━━━ PROVIDED PASSAGE ━━━

Any clues as to why the switches seems not to be doing anything and is it unsafe/dangerous?????  What should I do next?  Cap the switches and their wires off???

Thanks to all!!!


----------



## nealtw (Sep 18, 2012)

In a 3way switch the red wire goes to one switch from the other. The unused red at the light box was probably put the for a fan to be installed at a later date. I suspect you have an extra red in one of the switch boxes for the fan and you have wired up the wrong one. Just a guess


----------



## Wuzzat? (Sep 18, 2012)

condoowner said:


> Whats going on with the dimmer at 0% and lights still on?


You need higher wattage bulbs for them to go completely off?


----------



## condoowner (Sep 19, 2012)

Hey Neal, I'm very confident that I did not wire the wrong red wire.. the switches were replaced on the fly, that is I took the old one out and immediately put the new one with the wires exactly at the same terminals...

That's weird.


----------



## nealtw (Sep 19, 2012)

If you google 3way switches you will find some diff ways these are wired, you are going to have to sort what you have, what wires go where. Then you could have a bad switch or wire.


----------



## condoowner (Sep 19, 2012)

━━━

EXERCISE TASKS:
A – List every distinct username that appears in a post header in the forum thread on three-way switches.
B – State how many lines in the records contain the string "first", counting only matches with the same case, and give the number alone.
The forum thread on three-way switches has no connection to the records that follow.

━━━ RECORDS ━━━

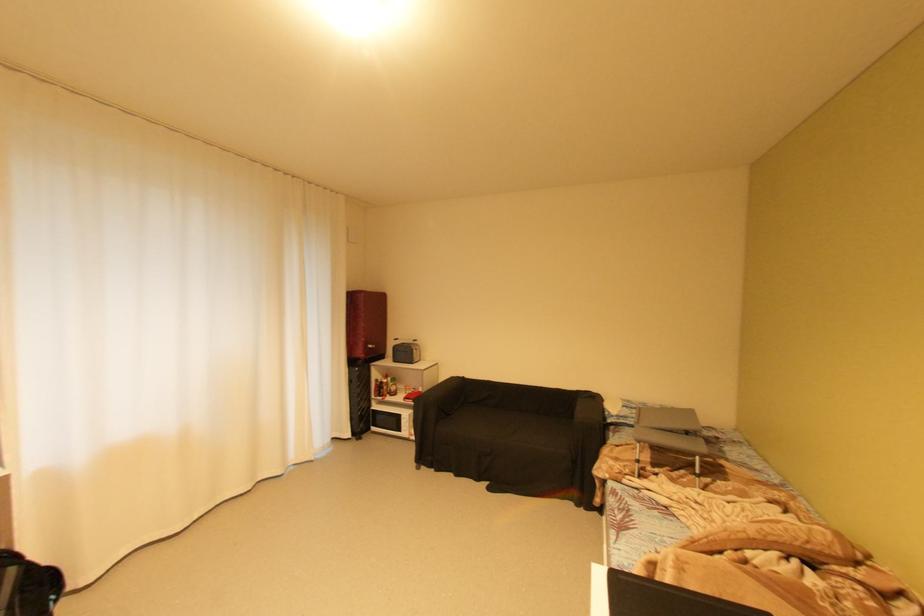
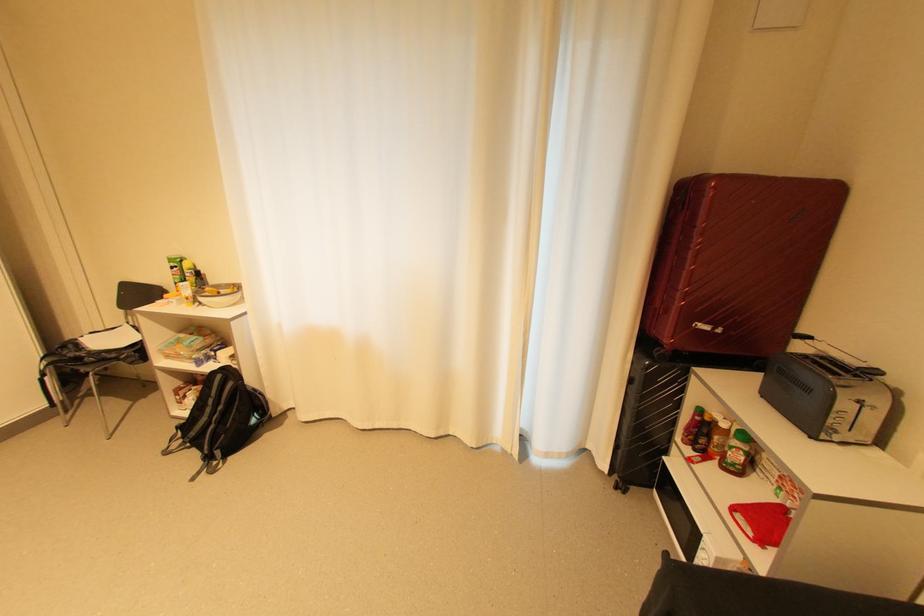
Locate, in the second image, the point that corresponds to point 359,382 in the first image.

(638, 381)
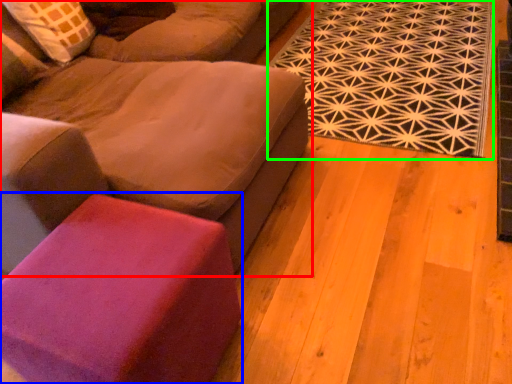
Question: Which object is the farthest from studio couch (highlighted by a red box)? Choose among these: stool (highlighted by a blue box) or mat (highlighted by a green box).

Choices:
 (A) stool
 (B) mat

Answer: (B)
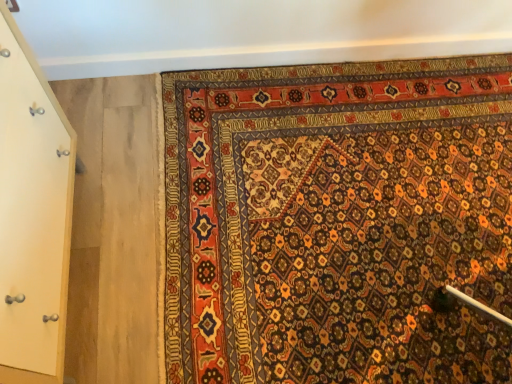
Question: Is carpet with intricate patterns at lower right closer to camera compared to light wood door at left?

Choices:
 (A) yes
 (B) no

Answer: (B)

Question: Considering the relative positions of carpet with intricate patterns at lower right and light wood door at left in the image provided, is carpet with intricate patterns at lower right behind light wood door at left?

Choices:
 (A) no
 (B) yes

Answer: (B)

Question: Is carpet with intricate patterns at lower right smaller than light wood door at left?

Choices:
 (A) yes
 (B) no

Answer: (A)

Question: From the image's perspective, is carpet with intricate patterns at lower right below light wood door at left?

Choices:
 (A) yes
 (B) no

Answer: (B)

Question: Can you confirm if carpet with intricate patterns at lower right is shorter than light wood door at left?

Choices:
 (A) no
 (B) yes

Answer: (B)

Question: Does carpet with intricate patterns at lower right appear on the left side of light wood door at left?

Choices:
 (A) no
 (B) yes

Answer: (A)

Question: Is carpet with intricate patterns at lower right at the back of light wood door at left?

Choices:
 (A) no
 (B) yes

Answer: (A)

Question: Is there a large distance between light wood door at left and carpet with intricate patterns at lower right?

Choices:
 (A) no
 (B) yes

Answer: (A)

Question: Can you confirm if light wood door at left is taller than carpet with intricate patterns at lower right?

Choices:
 (A) yes
 (B) no

Answer: (A)

Question: Is light wood door at left facing towards carpet with intricate patterns at lower right?

Choices:
 (A) no
 (B) yes

Answer: (B)

Question: Considering the relative sizes of light wood door at left and carpet with intricate patterns at lower right in the image provided, is light wood door at left bigger than carpet with intricate patterns at lower right?

Choices:
 (A) no
 (B) yes

Answer: (B)

Question: Is light wood door at left thinner than carpet with intricate patterns at lower right?

Choices:
 (A) yes
 (B) no

Answer: (A)

Question: Based on their sizes in the image, would you say light wood door at left is bigger or smaller than carpet with intricate patterns at lower right?

Choices:
 (A) small
 (B) big

Answer: (B)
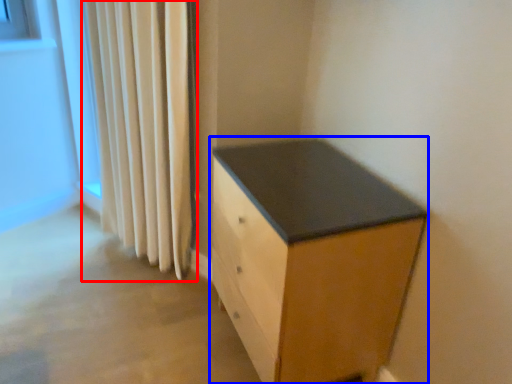
Question: Which point is closer to the camera, curtain (highlighted by a red box) or chest of drawers (highlighted by a blue box)?

Choices:
 (A) curtain
 (B) chest of drawers

Answer: (B)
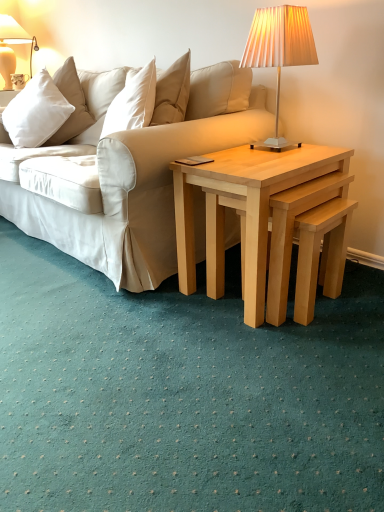
Question: In the image, is matte cream lampshade at upper right, the second lamp viewed from the top, positioned in front of or behind light wood/natural wood nesting tables at center?

Choices:
 (A) behind
 (B) front

Answer: (A)

Question: From the image's perspective, relative to light wood/natural wood nesting tables at center, is matte cream lampshade at upper right, marked as the 2th lamp in a left-to-right arrangement, above or below?

Choices:
 (A) below
 (B) above

Answer: (B)

Question: Which of these objects is positioned closest to the light wood/natural wood nesting tables at center?

Choices:
 (A) matte white lampshade at upper left, the 2th lamp viewed from the right
 (B) matte cream lampshade at upper right, the second lamp viewed from the top
 (C) white soft cushion at upper left

Answer: (B)

Question: Based on their relative distances, which object is farther from the matte white lampshade at upper left, which is counted as the second lamp, starting from the bottom?

Choices:
 (A) matte cream lampshade at upper right, the second lamp viewed from the top
 (B) light wood/natural wood nesting tables at center
 (C) white soft cushion at upper left

Answer: (B)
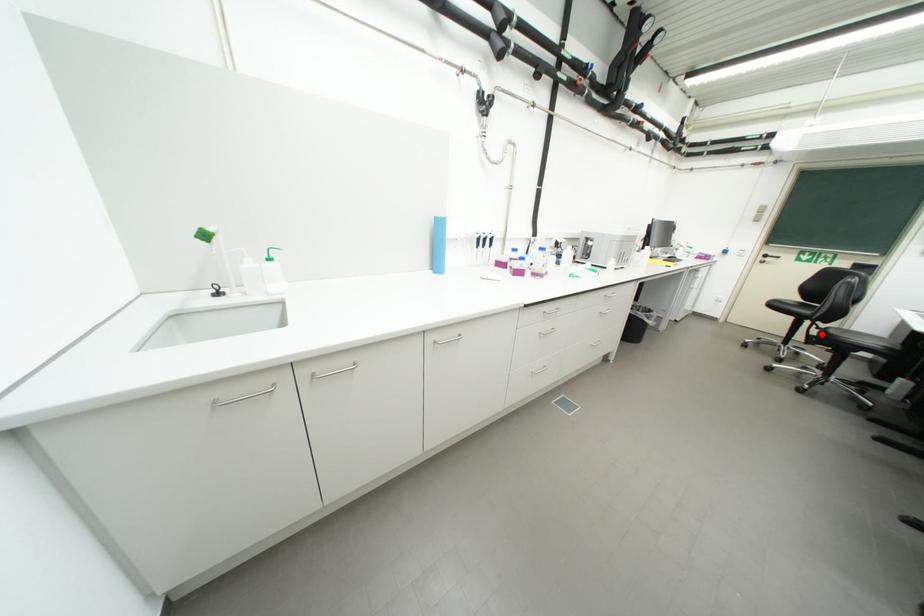
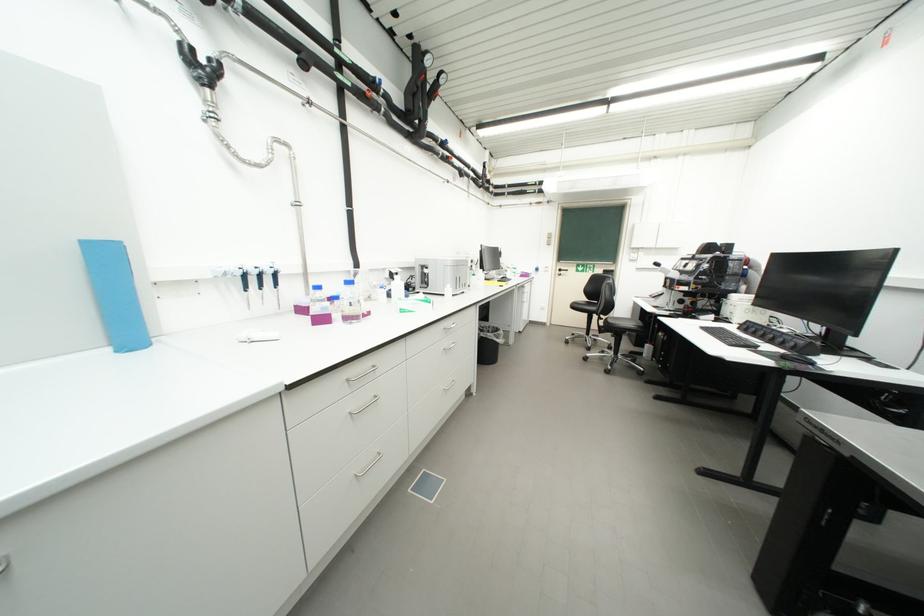
Find the pixel in the second image that matches the highlighted location in the first image.

(610, 325)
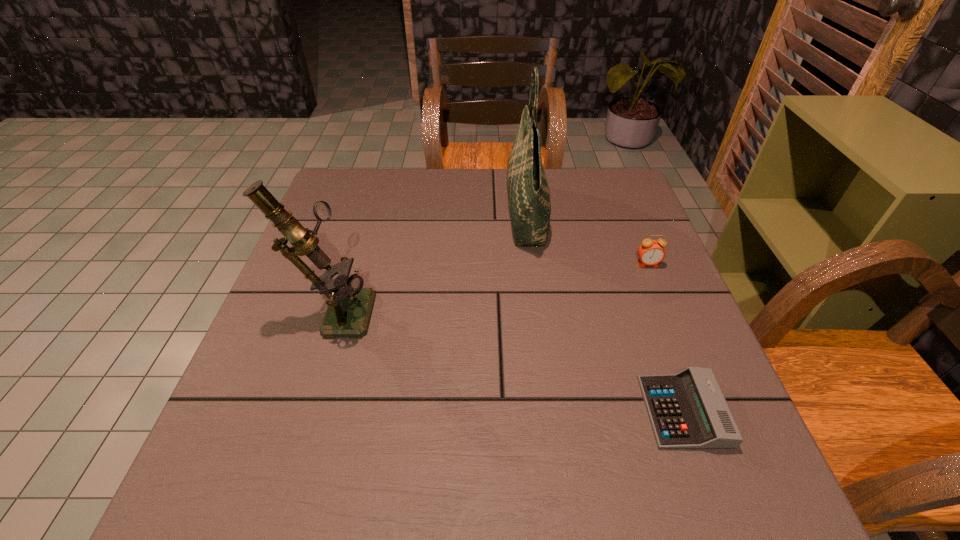
The image size is (960, 540). What are the coordinates of `object that ranks as the second closest to the tallest object` in the screenshot? It's located at (349, 308).

The width and height of the screenshot is (960, 540). I want to click on object that is the third closest to the tote bag, so click(687, 410).

The height and width of the screenshot is (540, 960). Identify the location of vacant space that satisfies the following two spatial constraints: 1. at the eyepiece of the calculator; 2. on the right side of the second nearest object. (303, 411).

Identify the location of vacant space that satisfies the following two spatial constraints: 1. at the eyepiece of the microscope; 2. on the left side of the shortest object. (303, 411).

Where is `vacant space that satisfies the following two spatial constraints: 1. on the back side of the shortest object; 2. at the eyepiece of the microscope`? vacant space that satisfies the following two spatial constraints: 1. on the back side of the shortest object; 2. at the eyepiece of the microscope is located at coordinates (646, 309).

Find the location of a particular element. This screenshot has width=960, height=540. vacant position in the image that satisfies the following two spatial constraints: 1. on the face of the third nearest object; 2. at the eyepiece of the second tallest object is located at coordinates (666, 309).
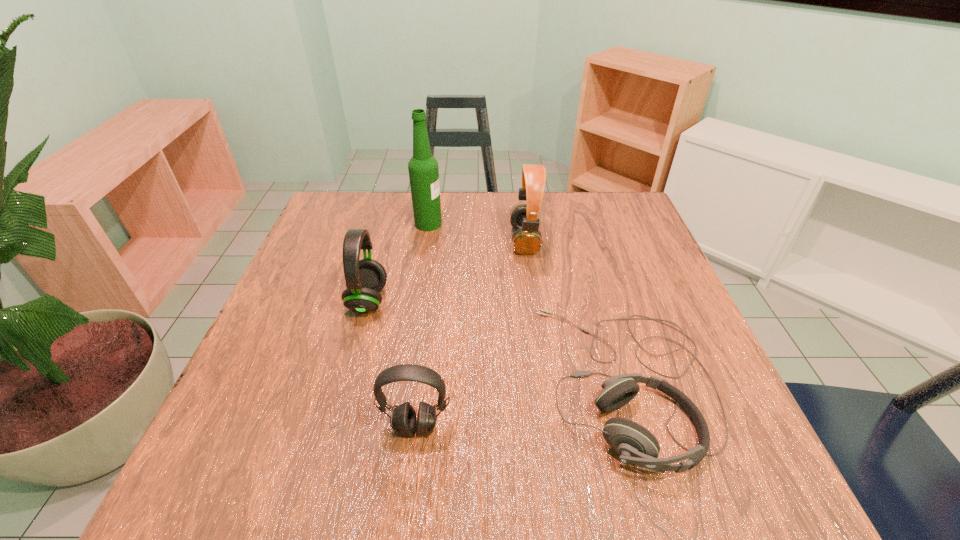
Locate an element on the screen. vacant area located on the ear cups of the leftmost object is located at coordinates (462, 301).

The height and width of the screenshot is (540, 960). What are the coordinates of `free space located on the outer surface of the shortest headset` in the screenshot? It's located at (471, 383).

At what (x,y) coordinates should I click in order to perform the action: click on free spot located 0.060m on the outer surface of the shortest headset. Please return your answer as a coordinate pair (x, y). The width and height of the screenshot is (960, 540). Looking at the image, I should click on (512, 383).

Where is `vacant space located 0.350m on the outer surface of the shortest headset`? This screenshot has height=540, width=960. vacant space located 0.350m on the outer surface of the shortest headset is located at coordinates (348, 383).

The height and width of the screenshot is (540, 960). Find the location of `beer bottle located in the far edge section of the desktop`. beer bottle located in the far edge section of the desktop is located at coordinates (423, 169).

This screenshot has width=960, height=540. I want to click on headset positioned at the far edge, so click(x=527, y=240).

This screenshot has width=960, height=540. I want to click on object at the left edge, so click(365, 278).

Where is `object that is at the right edge`? The width and height of the screenshot is (960, 540). object that is at the right edge is located at coordinates (634, 444).

You are a GUI agent. You are given a task and a screenshot of the screen. Output one action in this format:
    pyautogui.click(x=<x>, y=<y>)
    Task: Click on the object that is positioned at the near right corner
    The height and width of the screenshot is (540, 960).
    Given the screenshot: What is the action you would take?
    pyautogui.click(x=634, y=444)

Where is `vacant area at the far edge of the desktop`? The image size is (960, 540). vacant area at the far edge of the desktop is located at coordinates pyautogui.click(x=566, y=221).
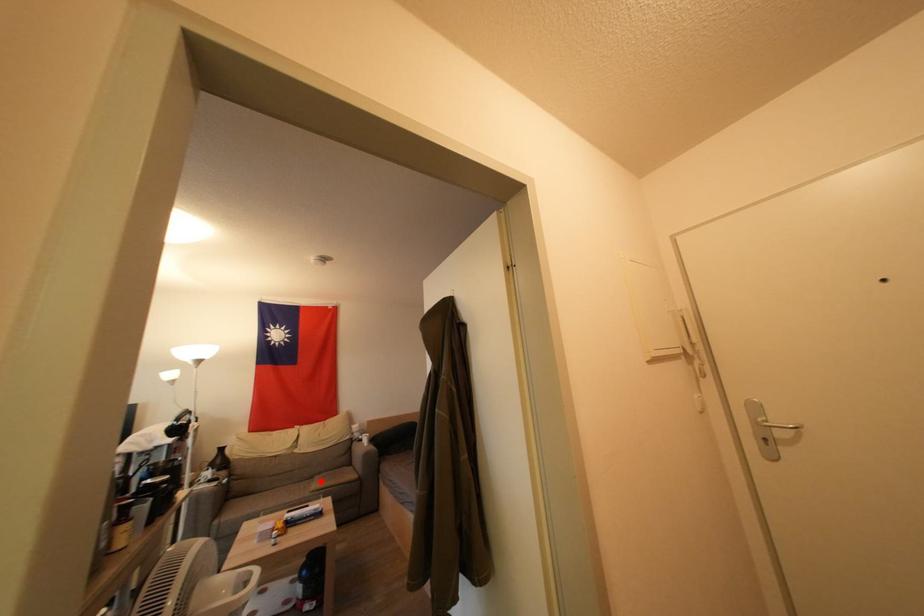
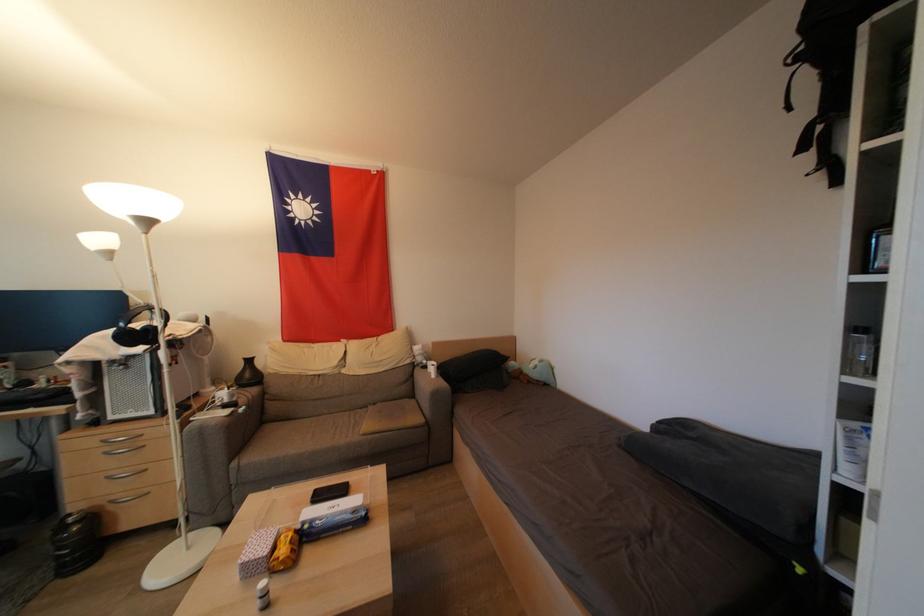
Where in the second image is the point corresponding to the highlighted location from the first image?

(375, 411)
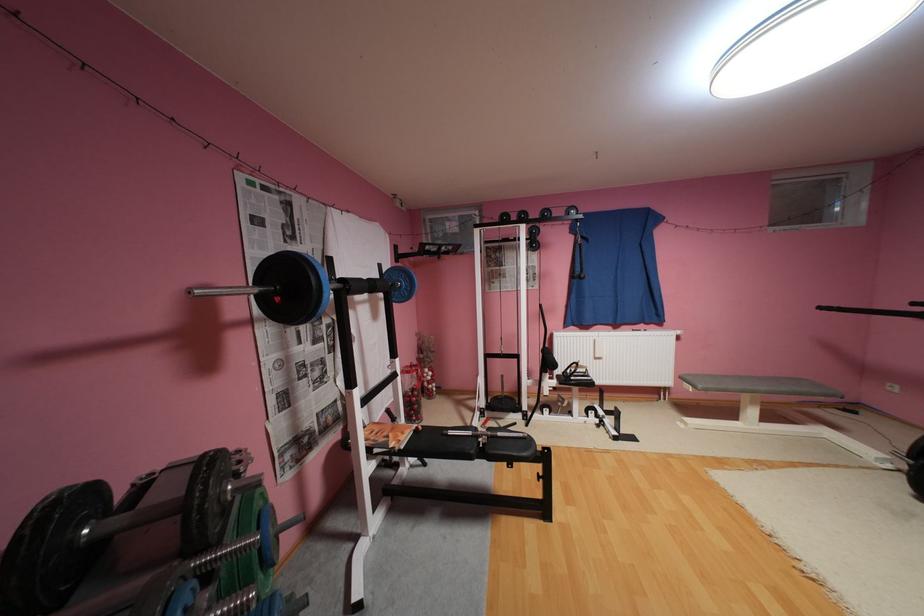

━━━

ANSWERS TO THE TASKS:
A – nealtw, Wuzzat?, condoowner

B – 3